Prevention of access by order of authority
Covers loss when a public authority (police, local council, fire service) prevents access to your premises. This is distinct from denial of access and specifically covers situations where an authority formally orders closure or exclusion.
Utilities failure
Covers loss when an external utility (electricity, gas, water, telecommunications) fails for an extended period, preventing you from trading. Standard policies often only cover this if the failure lasts beyond a specified period, commonly 24 or 48 hours.
Post-COVID lessons: the FCA Test Case
The COVID-19 pandemic triggered thousands of BI claims from businesses forced to close by government order. Many insurers rejected claims, arguing that pandemic closures were not covered. The Financial Conduct Authority (FCA) brought a test case to the Supreme Court to resolve the key coverage disputes.
In The Financial Conduct Authority v Arch Insurance (UK) Ltd [2021] UKSC 1, the Supreme Court ruled in favour of policyholders on several important points:
- Disease clauses -- where policies covered disease occurring "in the vicinity" of the insured premises, the Court held that COVID-19 satisfied this requirement
- Prevention of access clauses -- the Court interpreted "inability to use" broadly, covering businesses that were forced to close by government regulation even where premises were undamaged
- Causation -- the Court rejected the argument that no single case of COVID-19 caused the government restrictions, finding that each case contributed to the insured peril
What this means for you now: most commercial BI policies issued since 2021 contain explicit exclusions for pandemic, communicable disease, and government-ordered closure related to public health emergencies. Before purchasing a BI policy, read the exclusions carefully and ask your broker specifically about:
- disease and communicable disease exclusions
- government action or civil authority exclusions
- denial of access wording -- does it require physical damage nearby, or does it also cover non-damage events?
Sector considerations
Retail and hospitality
Premises-dependent businesses should ensure their BI policy includes stock spoilage cover (particularly for perishable goods if refrigeration fails during a shutdown) and loss of licence cover (legal costs to defend your premises licence if an insured event triggers a licensing review). Seasonal businesses should declare their peak trading periods so the policy accounts for higher revenue during those months.
Manufacturing
Consider a machinery breakdown extension alongside standard BI cover. Standard property policies may not cover mechanical or electrical breakdown, only external damage. If a critical machine fails and takes months to replace, BI with machinery breakdown extension covers the lost production. Include increased cost of working to cover subcontracting production to a third party during the repair period.
Professional services
If your business can operate from any location with a laptop and internet connection, your BI exposure is lower than a premises-dependent business. You may still need BI cover for loss of IT systems (covered under cyber insurance) or denial of access to specialist equipment, but the indemnity period and sum insured can often be lower.

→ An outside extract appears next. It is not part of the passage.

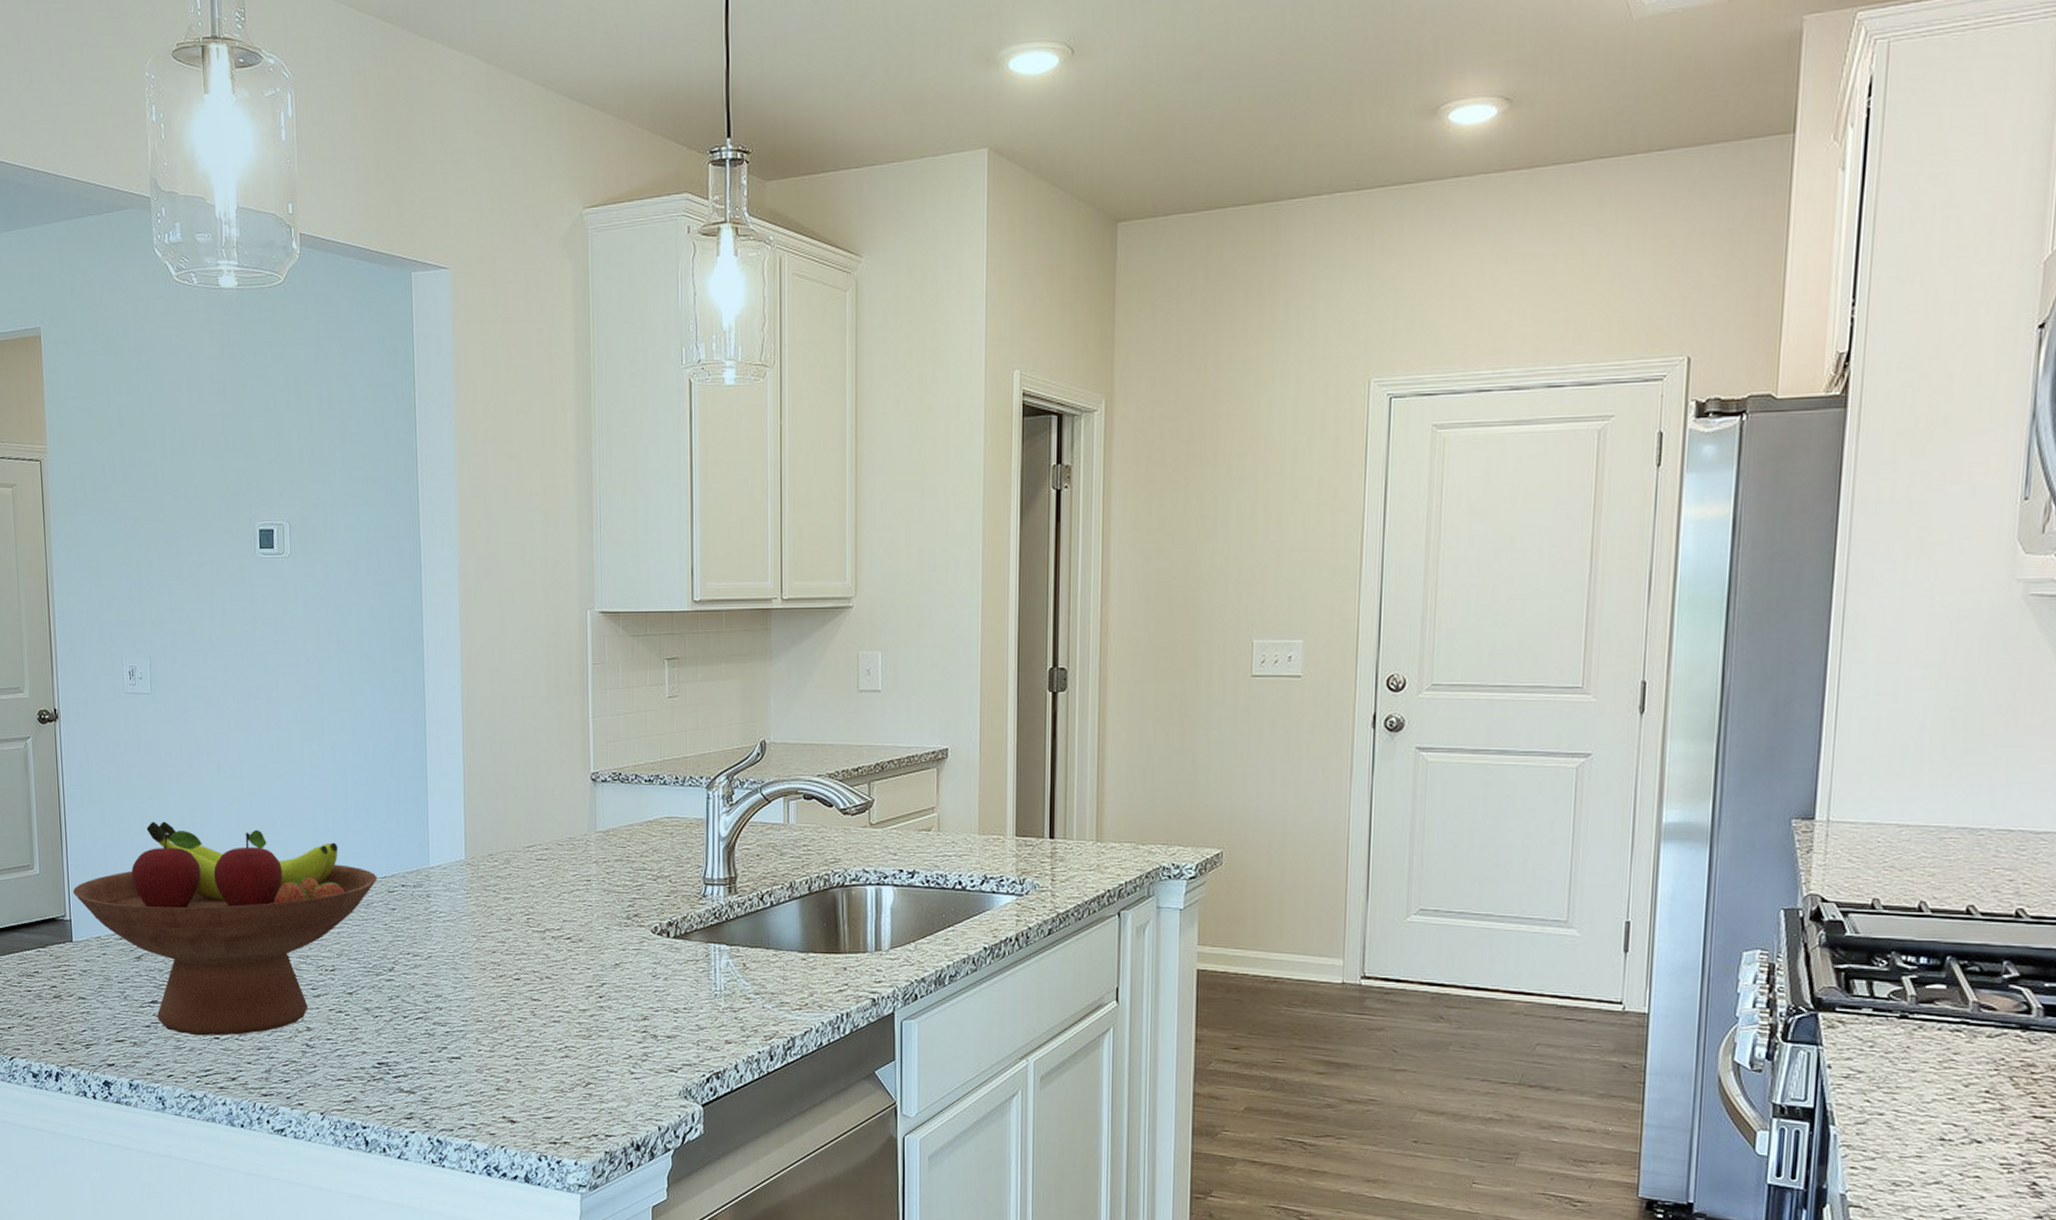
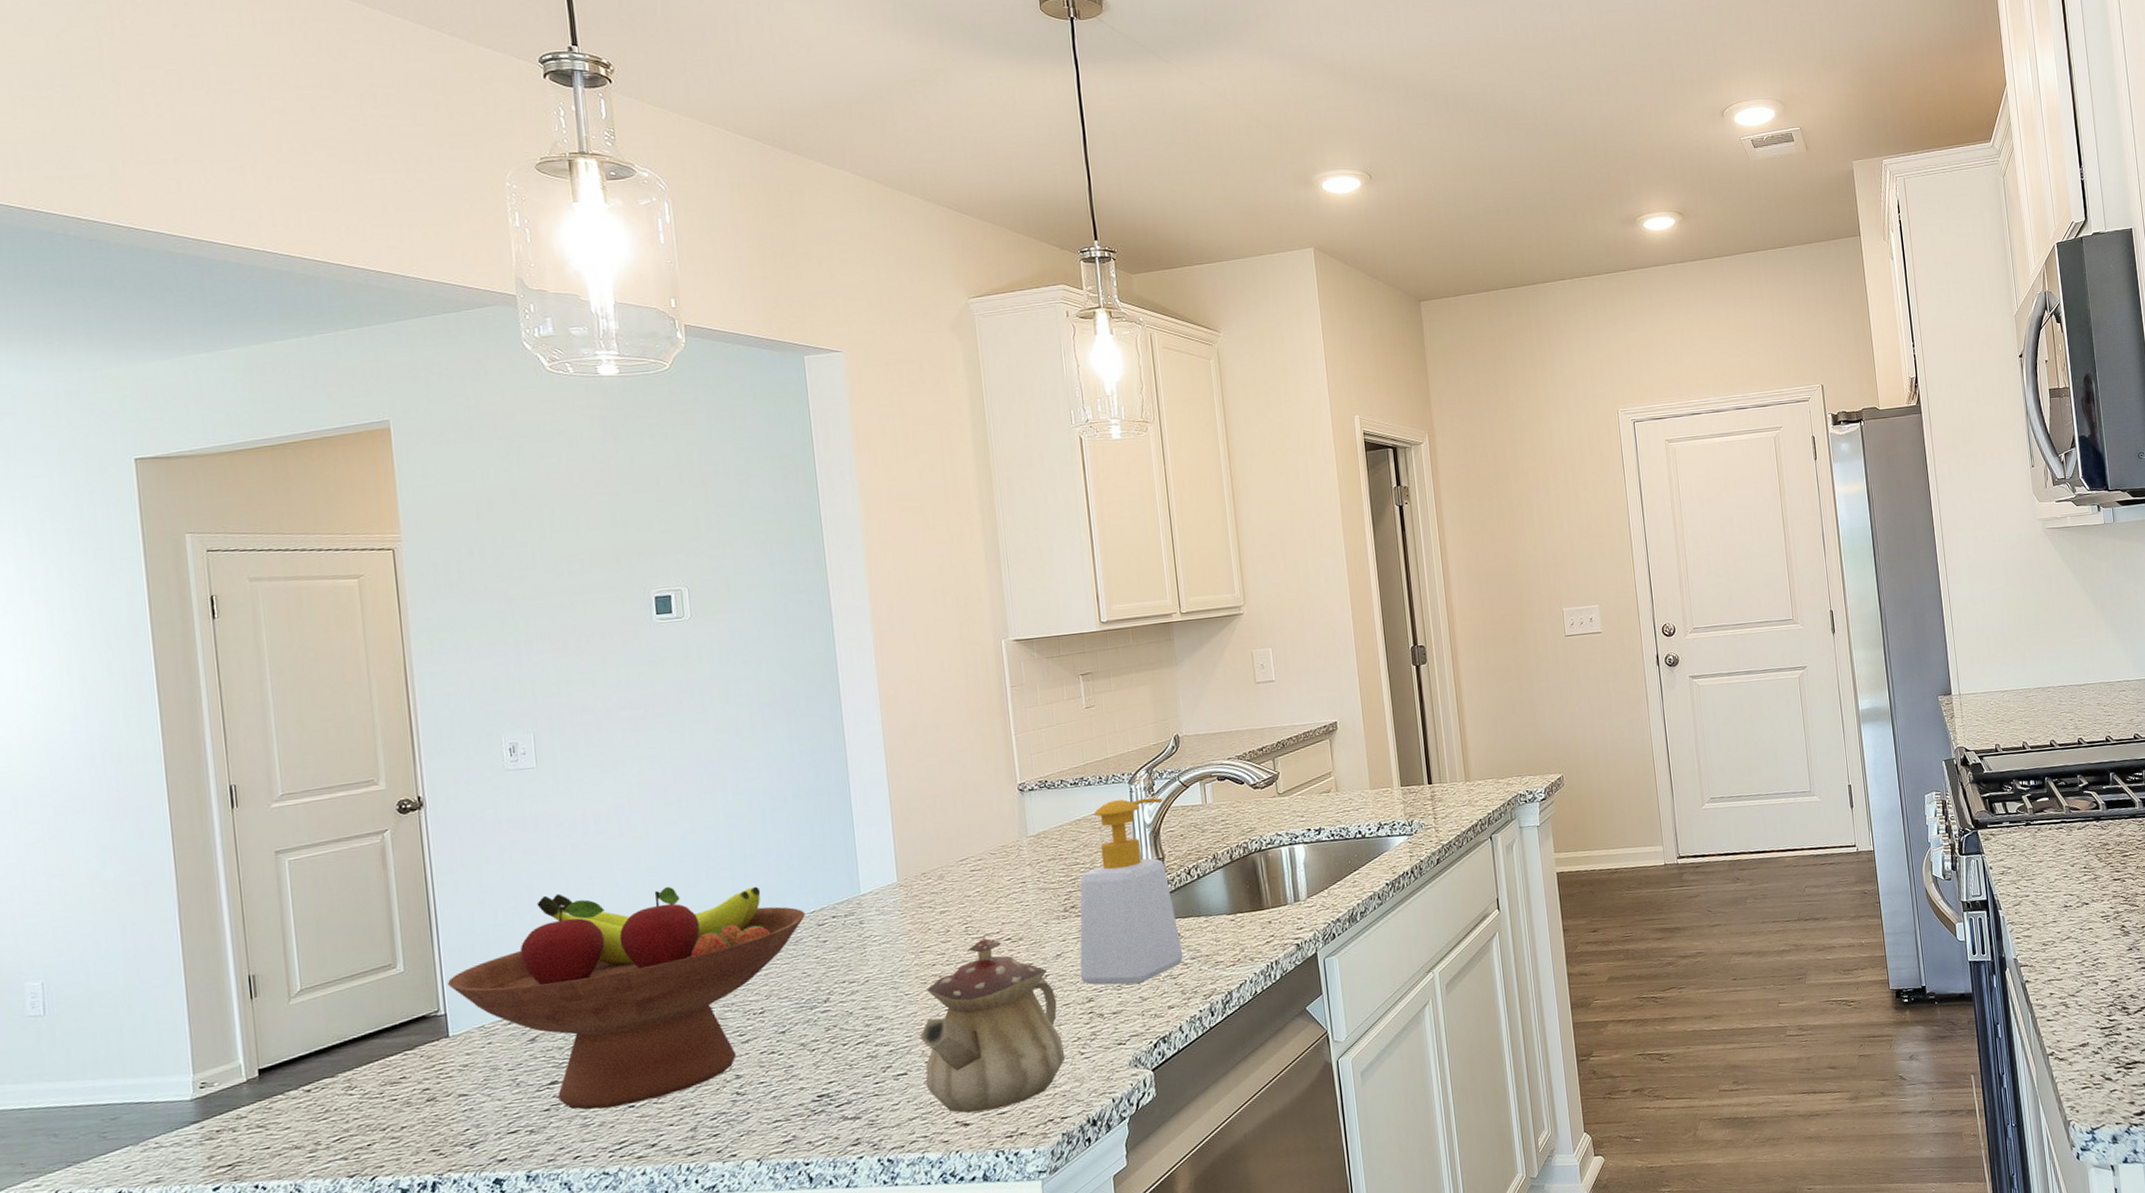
teapot: none [476,933,615,1112] -> present [920,938,1066,1114]
soap bottle: none [637,806,747,1011] -> present [1079,797,1184,985]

How this connects to your wider insurance programme
BI insurance does not work in isolation. It depends on your material damage policy and interacts with other cover:
- Buildings and contents insurance -- your BI claim can only succeed if the underlying damage is covered by your property policy. Check both policies cover the same perils
- Cyber insurance -- many cyber policies include their own business interruption element for system outages and data breaches. Check whether your standalone BI policy also covers cyber events, or whether there is an overlap or gap
- Insurance Act 2015 -- under the duty of fair presentation, you must disclose all material facts when arranging cover. If you under-declare your turnover or fail to mention a relevant risk, the insurer may reduce or refuse your claim
Review your BI cover at each renewal. As your business grows, your gross profit increases, and your sum insured needs to keep pace.